Al cien por cien. Mi abuelo lo tenía claro: el que sabe, puede. No hay más historias. El conocimiento es fundamental: que no te engañen, que sepas elegir, que acumules y atesores una información cultural que nadie pueda cambiar. Que tengas tu propio criterio. Y luego tuvimos la suerte de ir a aquella academia. Primero, fui al Grupo Nacional Mixto Menéndez y Pelayo. Hice el bachillerato en un sitio donde había que cantar el Cara al Sol y ponerse delante de una bandera a formar, con un director que presumía de haberse ido voluntario a la División Azul. Cuando le conté eso a mi abuelo, me sacaron inmediatamente de allí y fui a una academia con dos profesores, Don Arsenio y Don Enrique, que eran de la Institución Libre de Enseñanza y que habían sido apartados y despojados de todo respeto y reconocimiento. Te puedo garantizar que todos los que pasaron por allí, del barrio, son gente culta que comprende su entorno. Aprendimos la cultura general, las humanidades, todo eso que ahora parece una gilipollez pero que sirve para saber en qué mundo vives. Les debo ese conocimiento porque eran profesores maravillosos, duros por otro lado, heridos, estrictos... pero recibimos una educación brutal.

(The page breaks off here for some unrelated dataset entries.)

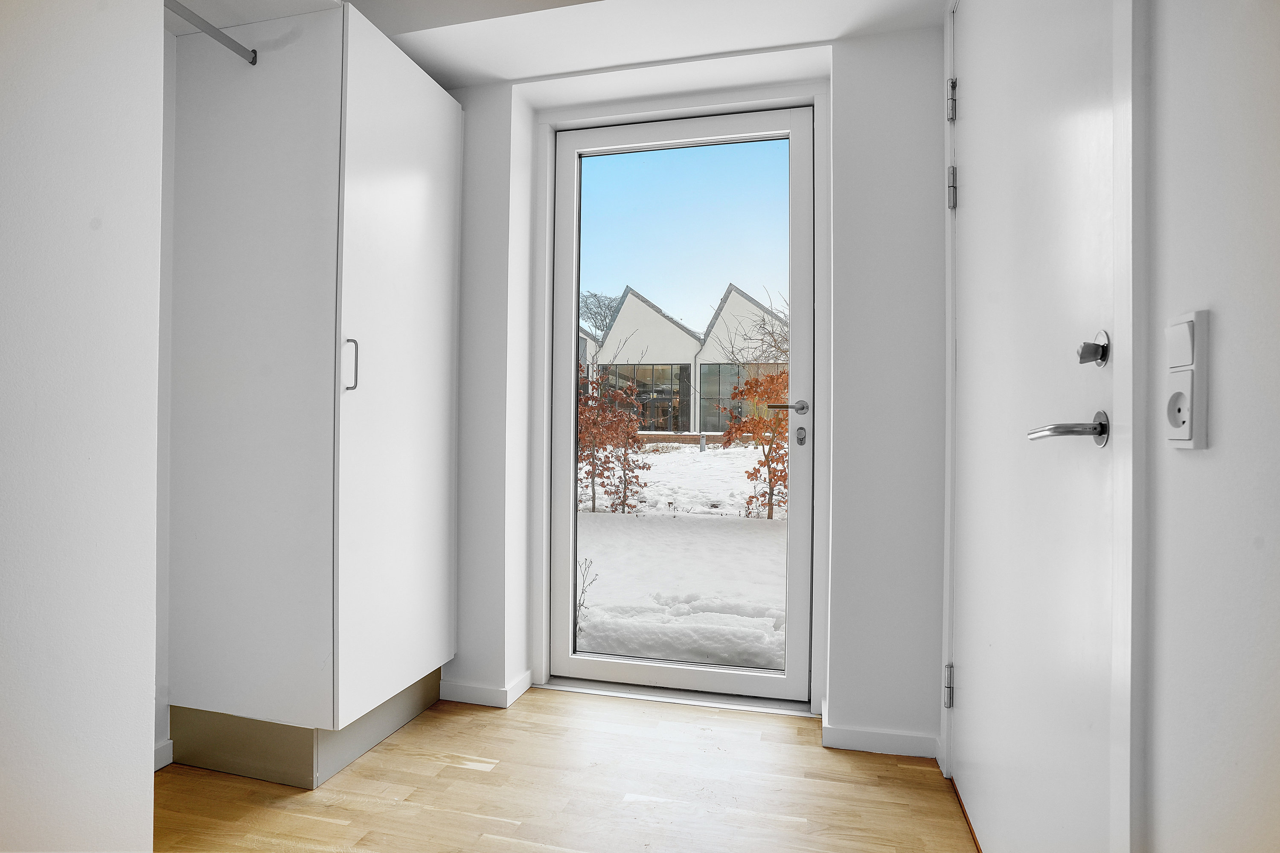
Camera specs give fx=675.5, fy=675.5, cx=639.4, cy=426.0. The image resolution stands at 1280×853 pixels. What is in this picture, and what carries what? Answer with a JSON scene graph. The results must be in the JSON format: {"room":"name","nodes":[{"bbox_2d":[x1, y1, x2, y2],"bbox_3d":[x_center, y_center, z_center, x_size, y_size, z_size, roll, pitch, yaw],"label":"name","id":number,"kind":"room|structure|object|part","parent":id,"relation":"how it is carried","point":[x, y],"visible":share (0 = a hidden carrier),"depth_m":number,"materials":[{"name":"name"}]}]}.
{"room":"entryway","nodes":[
{"label":"entryway","id":0,"kind":"room"},
{"bbox_2d":[0,0,165,852],"bbox_3d":[-1.427,-0.176,0.320,0.814,2.343,2.113,0,0,14],"label":"left wall","id":1,"kind":"structure","parent":0,"point":[158,30],"depth_m":1.03,"materials":[{"name":"white paint"}]},
{"bbox_2d":[153,21,176,773],"bbox_3d":[-1.470,-0.143,1.905,0.162,2.261,1.972,0,0,14],"label":"wall","id":2,"kind":"structure","parent":0,"point":[169,210],"depth_m":1.94,"materials":[{"name":"white paint"}]},
{"bbox_2d":[153,738,173,771],"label":"baseboard","id":3,"kind":"structure","parent":2,"relation":"attached to","point":[171,745],"depth_m":1.93,"materials":[{"name":"white paint"}]},
{"bbox_2d":[171,0,947,89],"bbox_3d":[-0.460,-1.290,1.017,2.845,0.167,3.279,0,0,14],"label":"ceiling","id":4,"kind":"structure","parent":0,"point":[825,36],"depth_m":2.06,"materials":[{"name":"white paint"}]},
{"bbox_2d":[155,686,977,852],"bbox_3d":[-0.605,1.030,0.430,2.780,0.097,4.546,0,0,14],"label":"floor","id":5,"kind":"structure","parent":0,"point":[269,809],"depth_m":1.81,"materials":[{"name":"brown wood"}]},
{"bbox_2d":[165,0,461,785],"bbox_3d":[-1.003,-0.091,2.194,0.608,2.149,0.698,0,0,14],"label":"tall cabinet","id":6,"kind":"object","parent":5,"relation":"on","point":[266,73],"visible":0.98,"depth_m":1.88,"materials":[{"name":"white"}]},
{"bbox_2d":[165,0,258,64],"bbox_3d":[-1.151,-1.018,1.593,0.041,0.041,0.526,0,0,14],"label":"closet rod","id":7,"kind":"object","parent":6,"relation":"attached to","point":[254,50],"visible":0.83,"depth_m":1.74,"materials":[{"name":"metal"}]},
{"bbox_3d":[-0.790,-0.163,1.847,0.031,0.140,0.016,0,0,14],"label":"handle","id":8,"kind":"part","parent":6,"relation":"part of","materials":[{"name":"silver metal"}]},
{"bbox_3d":[-0.706,-0.147,2.077,0.041,1.865,0.597,0,0,14],"label":"cabinet door","id":9,"kind":"part","parent":6,"relation":"part of","materials":[{"name":"white"}]},
{"bbox_2d":[537,676,812,717],"bbox_3d":[0.129,0.975,2.487,0.963,0.022,0.166,0,0,14],"label":"door threshold","id":10,"kind":"object","parent":5,"relation":"on","point":[589,690],"visible":0.68,"depth_m":2.42,"materials":[{"name":"silver metal"}]},
{"bbox_2d":[442,23,952,755],"bbox_3d":[-0.172,-0.155,2.475,2.907,2.323,0.296,0,0,14],"label":"back wall","id":11,"kind":"structure","parent":0,"point":[848,113],"depth_m":2.14,"materials":[{"name":"white paint"}]},
{"bbox_2d":[439,670,532,709],"bbox_3d":[-0.633,0.949,2.478,0.458,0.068,0.186,0,0,14],"label":"baseboard","id":12,"kind":"structure","parent":11,"relation":"attached to","point":[487,692],"depth_m":2.41,"materials":[{"name":"white paint"}]},
{"bbox_2d":[546,99,815,709],"bbox_3d":[0.137,-0.078,2.547,0.992,2.152,0.137,0,0,14],"label":"glass door","id":13,"kind":"structure","parent":11,"relation":"in","point":[792,501],"depth_m":2.55,"materials":[{"name":"white"}]},
{"bbox_3d":[0.542,0.035,2.280,0.028,0.067,0.034,0,0,14],"label":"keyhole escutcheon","id":14,"kind":"part","parent":13,"relation":"part of","materials":[{"name":"silver metal"}]},
{"bbox_2d":[820,704,939,758],"bbox_3d":[0.757,0.958,2.101,0.367,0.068,0.202,0,0,14],"label":"baseboard","id":15,"kind":"structure","parent":11,"relation":"attached to","point":[855,745],"depth_m":2.05,"materials":[{"name":"white paint"}]},
{"bbox_2d":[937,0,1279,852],"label":"right wall","id":16,"kind":"structure","parent":0,"point":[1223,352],"depth_m":0.72,"materials":[{"name":"white paint"}]},
{"bbox_2d":[946,1,1117,852],"bbox_3d":[0.740,-0.058,1.400,0.095,2.128,1.024,0,0,14],"label":"interior door","id":17,"kind":"structure","parent":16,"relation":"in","point":[975,108],"depth_m":1.22,"materials":[{"name":"white paint"}]},
{"bbox_3d":[0.849,0.718,1.866,0.021,0.106,0.021,0,0,14],"label":"hinge","id":18,"kind":"part","parent":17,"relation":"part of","materials":[{"name":"silver metal"}]},
{"bbox_3d":[0.861,-0.649,1.874,0.020,0.107,0.020,0,0,14],"label":"hinge","id":19,"kind":"part","parent":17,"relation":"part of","materials":[{"name":"silver metal"}]},
{"bbox_3d":[0.869,-0.901,1.889,0.019,0.106,0.019,0,0,14],"label":"hinge","id":20,"kind":"part","parent":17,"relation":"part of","materials":[{"name":"silver metal"}]},
{"bbox_2d":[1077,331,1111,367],"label":"door lock","id":21,"kind":"object","parent":17,"relation":"attached to","point":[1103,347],"visible":0.97,"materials":[{"name":"silver metal"}]},
{"bbox_2d":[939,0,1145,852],"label":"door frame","id":22,"kind":"structure","parent":16,"relation":"attached to","point":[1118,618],"depth_m":0.83,"materials":[{"name":"white paint"}]},
{"bbox_2d":[1163,308,1210,450],"bbox_3d":[0.586,-0.048,0.730,0.018,0.146,0.068,0,0,14],"label":"light switch","id":23,"kind":"object","parent":16,"relation":"attached to","point":[1191,446],"visible":0.98,"depth_m":0.71,"materials":[{"name":"white plastic"}]},
{"bbox_2d":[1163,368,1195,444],"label":"power outlet","id":24,"kind":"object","parent":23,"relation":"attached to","point":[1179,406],"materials":[{"name":"white plastic"}]},
{"label":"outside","id":25,"kind":"structure","parent":0,"visible":0},
{"bbox_2d":[573,439,788,669],"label":"snowy ground","id":26,"kind":"structure","parent":25,"point":[672,456],"materials":[{"name":"white snow"}]},
{"bbox_2d":[574,557,599,629],"bbox_3d":[-0.360,0.921,3.743,0.270,0.429,0.285,0,0,14],"label":"small plant","id":27,"kind":"object","parent":26,"relation":"on","point":[582,605],"visible":0.67,"depth_m":3.75,"materials":[{"name":"plant"}]},
{"bbox_2d":[576,364,650,513],"bbox_3d":[-0.557,0.092,8.006,1.595,2.018,1.420,0,0,14],"label":"red shrub","id":28,"kind":"object","parent":26,"relation":"on","point":[627,461],"visible":0.76,"depth_m":7.85,"materials":[{"name":"plant"}]},
{"bbox_2d":[587,281,786,439],"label":"building","id":29,"kind":"structure","parent":26,"relation":"on","point":[642,312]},
{"bbox_2d":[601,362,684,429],"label":"window","id":30,"kind":"structure","parent":29,"relation":"in","point":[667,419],"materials":[{"name":"glass"}]},
{"bbox_2d":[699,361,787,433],"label":"window","id":31,"kind":"structure","parent":29,"relation":"in","point":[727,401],"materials":[{"name":"glass"}]},
{"bbox_2d":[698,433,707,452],"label":"bollard","id":32,"kind":"object","parent":26,"relation":"on","point":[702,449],"visible":0.92,"materials":[{"name":"grey metal"}]},
{"bbox_2d":[722,367,790,519],"bbox_3d":[1.670,0.179,8.020,1.556,1.922,1.443,0,0,14],"label":"red shrub","id":33,"kind":"object","parent":26,"relation":"on","point":[770,516],"visible":0.57,"depth_m":7.86,"materials":[{"name":"plant"}]},
{"bbox_2d":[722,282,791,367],"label":"bare tree","id":34,"kind":"object","parent":26,"relation":"on","point":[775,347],"visible":0.41,"materials":[{"name":"plant"}]},
{"label":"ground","id":35,"kind":"structure","parent":25,"visible":0},
{"bbox_2d":[578,289,620,336],"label":"bare tree","id":36,"kind":"object","parent":35,"relation":"on","point":[600,314],"visible":0.28,"materials":[{"name":"plant"}]}
]}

—Me ha hablado de un colegio donde le obligaban a cantar el «Cara al Sol». ¿Cree que lo que ocurrió luego, en los 80, fue una reacción a esa educación?
A nosotros, los 80 nos pillaron un poco más mayores. Cuando Franco murió, tenía 20 años. Los que tenían cinco años menos lo veían de una manera distinta.
De la Movida habrá que hacer algún día un estudio serio de verdad. Empezó en el año 83, cuando yo ya había grabado cuatro discos. Cuando llegaron los ayuntamientos democráticos, se abrió la cultura: hubo más asociaciones de vecinos, más teatros, más cine... Ocurrió algo que no se puede negar. Lo que pasa es que creo que también hubo mucho niño bien portándose mal, mientras que nosotros éramos como éramos desde el primer momento. No sé, es algo que a lo mejor habrá que estudiar con mayor profundidad y distancia.
—¿Considera que usted asumía más riesgos?
A mí me hicieron entonces una pregunta por la que algunos se enfadaron mucho conmigo. Yo dividía entre el rock y el pop, y decía: «Los que hacemos rock nos hemos comprado guitarras trabajando, y, a los que hacen pop, se las han comprado sus padres». Y eso, que no es una regla sagrada, sí funciona en términos generales. Sin duda, era mucho más arriesgado cantar «Marica de terciopelo» que decir que te habías perdido en el hipermercado...
—¿Se definiría, entonces, como un provocador?
Salir en un programa de la televisión nacional, la única que había, con una audiencia de 18 millones de espectadores un sábado por la noche, vestido con un traje y un rombo en un ojo y cantando «Marica de terciopelo», no sé si es cosa de un provocador o no, pero que iba a provocar estaba clarísimo. Al día siguiente no se hablaba de otra cosa. Y en ese momento, unos deciden que lo que han visto les gusta y se ponen de tu lado, y otros que no les gusta nada y se ponen del otro.
—Conoció a Francisco Umbral. ¿Cómo fue el trato entre ustedes?
Paco y yo fuimos muy amigos, y además de verdad: hablábamos, nos encontrábamos y nos contábamos cosas. Sé cosas de Paco que no se pueden contar: esa es la amistad. Entre Paco y yo hubo amor a primera vista. Él escribió una cosa, lo leí y me pareció impactante. Lo llamé inmediatamente, y le di las gracias. Y así hasta una semana antes de que mueriese.
—Durante un concierto afirmó que no había «huevos» para que dejara de cantar. ¿Lo mantiene?
Claro. Lo dije en el año 78, ahora estamos en el 2017. Han pasado casi 40 años y no ha habido manera, aunque lo hayan intentado.